One side effect of being so reliable is that saying “no” becomes extraordinarily difficult to do. In part, this happens because they don’t have a realistic sense of their capacity. Other times, it’s out of a fear that in saying “no”, others will think that they are incompetent. There’s also an underlying need to prove themselves, which runs in the face of being able to say “no”.
Sometimes, you will find an Adult Child who is just the opposite: Super-irresponsible. What’s of interest is that both are extremes and that there is no middle ground. Interestingly enough, during midlife there is a risk of swapping, where super-responsible individuals suddenly collapse under the pressure and become super-irresponsible; or the opposite – super-irresponsible people become fed up with their lives and change to being super-responsible. Again, it’s the extremes that are very noticeable.
Adult Children are extremely loyal, even in the face of evidence that the loyalty is undeserved. This loyalty is more the result of fear and insecurity. Adult Children believe that, with a little more effort, they can get “them” (others) to love them and change to be better parents/people.
Adult Children are impulsive, jumping into things and then having to spend excessive amounts of energy cleaning up messes and problems. As a child they were more of a parent than a child, so they missed being impulsive as a child. This results in spending an excessive amount of energy needing to fix things they have caused.
So, you’ve taken all of this in and you’re wondering what to do next. Realizing what’s wrong is an important first step, but that’s what it is: Just the first step. You can’t break unhealthy ways of thinking and reacting to life without recognizing how your past is controlling you.
First, you’re curious about what to do. That much is essential. You want to take it further, to grow into a richer, more content life without causing sabotage using the point of view of your past. If you take a moment and imagine what that might feel like, and how your life might dramatically change, you’ve got something that will help propel you to the next step.
Consider what I like to call The Karate Kid Scenario (nostalgia alert: You’ve seen the QuickBooks commercial with John Kreese from Cobra Kai, haven’t you?). Anyhow, Mr. Miyagi puts young Daniel LaRusso through his paces in what are seemingly unhelpful lessons. (“Wax on, wax off”). It was hard, frustrating, and felt quite hopeless at times. Being aware of the dysfunctional patterns of our past and how they affect how we think and act in the present is this critical first step.
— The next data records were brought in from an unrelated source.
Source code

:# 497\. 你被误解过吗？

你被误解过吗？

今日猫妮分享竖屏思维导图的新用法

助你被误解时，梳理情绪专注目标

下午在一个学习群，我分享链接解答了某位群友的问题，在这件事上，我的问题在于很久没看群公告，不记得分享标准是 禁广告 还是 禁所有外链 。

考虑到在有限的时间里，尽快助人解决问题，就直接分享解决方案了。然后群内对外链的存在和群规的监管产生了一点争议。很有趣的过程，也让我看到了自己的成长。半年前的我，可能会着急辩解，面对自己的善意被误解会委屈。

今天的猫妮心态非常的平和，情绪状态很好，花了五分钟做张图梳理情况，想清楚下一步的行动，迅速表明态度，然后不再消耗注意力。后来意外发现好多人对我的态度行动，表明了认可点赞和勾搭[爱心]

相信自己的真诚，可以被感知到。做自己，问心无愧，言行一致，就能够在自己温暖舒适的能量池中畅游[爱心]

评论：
Imagine if Mr. Miyagi had sent Daniel down a dark alley to fight off some thugs, he would get the crap beaten out of him by just sticking with “wax on, wax off”. By itself, it’s useless! But that doesn’t mean that “wax on, wax off” wasn’t an important and essential building block he needed in order to master his skill. Learning about the impact that your dysfunctional family had on you is just like this. A critical first step, but not enough alone.
Now, I want to say to you the same thing that Mr. Miyagi said to Daniel when he first got started: “We make sacred pact. I promise teach karate to you, you promise learn.” Except in this case, I’m not teaching you how to fight. I want to teach you how to live.